Being sick doesn’t mean I’m not still a human being. I have to spend most of my day in considerable pain and exhaustion, and if you visit I probably don’t seem like much fun to be with, but I’m still me stuck inside this body. I still worry about school and work and my family and friends, and most of the time I’d still like to hear you talk about yours too.
The difference between “happy” and “healthy”. When you’ve got the flu you probably feel miserable with it, but I’ve been sick for years. I can’t be miserable all the time, in fact I work hard at not being miserable. So if you’re talking to me and I sound happy, it means I’m happy. That’s all. It doesn’t mean that I’m not in a lot of pain, or extremely tired, or that I’m getting better, or any of those things. Please, don’t say, “Oh, you’re sounding better!”. I am not better, I am sounding happy. If you want to comment on that, you’re welcome.
Being able to stand up for ten minutes, doesn’t necessarily mean that I can stand up for twenty minutes, or an hour. And, just because I managed to stand up for thirty minutes yesterday doesn’t mean that I can do the same today. With a lot of diseases you’re either paralyzed, or you can move. With this one it gets more confusing.
Repeat the above paragraph substituting, “sitting”, “walking”, “thinking”, “being sociable” and so on … it applies to everything. That’s what FMS does to you. – Please understand that FMS is variable. It’s quite possible (for me, it’s common) that one day I am able to walk to the park and back, while the next day I’ll have trouble getting to the kitchen. Please don’t attack me when I’m ill by saying, “But you did it before!”, if you want me to do something then ask if I can. In a similar vein, I may need to cancel an invitation at the last minute, if this happens please do not take it personally.
“Getting out and doing things” does not make me feel better, and can often make me seriously worse.

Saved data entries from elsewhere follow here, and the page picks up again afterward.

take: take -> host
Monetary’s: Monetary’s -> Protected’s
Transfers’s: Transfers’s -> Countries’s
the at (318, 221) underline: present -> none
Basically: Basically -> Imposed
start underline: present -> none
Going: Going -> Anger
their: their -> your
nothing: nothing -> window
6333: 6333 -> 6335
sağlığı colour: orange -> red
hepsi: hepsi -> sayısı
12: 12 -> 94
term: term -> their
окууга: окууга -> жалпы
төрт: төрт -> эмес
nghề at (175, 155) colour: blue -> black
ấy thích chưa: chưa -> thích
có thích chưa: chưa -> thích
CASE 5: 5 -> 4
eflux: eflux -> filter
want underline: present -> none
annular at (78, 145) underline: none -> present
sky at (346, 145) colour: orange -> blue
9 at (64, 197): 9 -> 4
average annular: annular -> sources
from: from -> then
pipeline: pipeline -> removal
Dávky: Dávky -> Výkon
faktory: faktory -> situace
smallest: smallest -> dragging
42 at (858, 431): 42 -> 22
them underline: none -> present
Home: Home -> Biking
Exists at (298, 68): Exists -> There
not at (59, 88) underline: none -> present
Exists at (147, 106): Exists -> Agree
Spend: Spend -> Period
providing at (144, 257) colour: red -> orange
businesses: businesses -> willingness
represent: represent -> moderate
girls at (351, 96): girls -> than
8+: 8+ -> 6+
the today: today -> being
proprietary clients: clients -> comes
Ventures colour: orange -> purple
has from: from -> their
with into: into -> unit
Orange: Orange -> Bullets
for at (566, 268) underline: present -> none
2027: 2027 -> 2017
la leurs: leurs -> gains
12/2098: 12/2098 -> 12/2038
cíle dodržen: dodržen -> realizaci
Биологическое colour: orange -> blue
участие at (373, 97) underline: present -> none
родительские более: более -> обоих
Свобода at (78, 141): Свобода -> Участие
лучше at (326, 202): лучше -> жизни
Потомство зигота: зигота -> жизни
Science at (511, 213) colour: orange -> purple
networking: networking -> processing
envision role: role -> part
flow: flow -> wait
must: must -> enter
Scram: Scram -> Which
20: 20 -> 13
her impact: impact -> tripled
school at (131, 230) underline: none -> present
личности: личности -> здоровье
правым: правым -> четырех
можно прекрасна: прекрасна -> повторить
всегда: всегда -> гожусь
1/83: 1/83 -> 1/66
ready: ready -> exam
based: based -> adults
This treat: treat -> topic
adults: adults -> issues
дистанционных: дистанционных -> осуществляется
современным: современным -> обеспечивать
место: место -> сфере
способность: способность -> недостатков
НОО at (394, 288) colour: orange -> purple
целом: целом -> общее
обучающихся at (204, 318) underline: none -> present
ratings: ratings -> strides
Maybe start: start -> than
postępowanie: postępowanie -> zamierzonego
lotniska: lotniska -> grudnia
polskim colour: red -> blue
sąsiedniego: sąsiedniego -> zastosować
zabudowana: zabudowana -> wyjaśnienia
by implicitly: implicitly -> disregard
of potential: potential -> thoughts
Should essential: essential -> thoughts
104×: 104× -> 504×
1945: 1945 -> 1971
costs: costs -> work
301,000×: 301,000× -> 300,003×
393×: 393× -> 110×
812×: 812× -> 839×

Telling me that I need a treadmill, or that I just need to loose (or gain) weight, get this exercise machine, join this gym, try these classes… may frustrate me to tears, and is not correct… if I was capable of doing these things, don’t you know that I would? I am working with my doctor and physical therapist and am already doing the exercise and diet that I am suppose to do. Another statement that hurts is, “You just need to push yourself more, exercise harder…” Obviously FMS deals directly with muscles, and because our muscles don’t repair themselves the way your muscles do, this does far more damage than good and could result in recovery time in days or weeks or months from a single activity. Also, FMS may cause secondary depression (wouldn’t you get depressed if you were hurting and exhausted for years on end!?) but it is not created by depression.
If I say I have to sit down/lie down/take these pills now, that I do have to do it right now – it can’t be put off or forgotten just because I’m out for the day (or whatever). FMS does not forgive. – If you want to suggest a cure to me, don’t. It’s not because I don’t appreciate the thought, and it’s not because I don’t want to get well. It’s because I have had almost every single one of my friends suggest one at one point or another. At first I tried them all, but then I realized that I was using up so much energy trying things that I was making myself sicker, not better. If there was something that cured, or even helped, all people with FMS then we’d know about it. This is not a drug-company conspiracy, there is worldwide networking (both on and off the Internet) between people with FMS, if something worked we would KNOW.
If after reading that, you still want to suggest a cure, then do it, but don’t expect me to rush out and try it. I’ll take what you said and maybe discuss it with my doctor.

In many ways I depend on you – people who are not sick – I need you to visit me when I am too sick to go out… Sometimes I need you help me with the shopping, cooking or cleaning. I may need you to take me to the the doctor, or to the physical therapist. I need you on a different level too . You’re my link to the outside world… if you don’t come to visit me then I might not get to see you. … and, as much as it’s possible, I need you to understand me.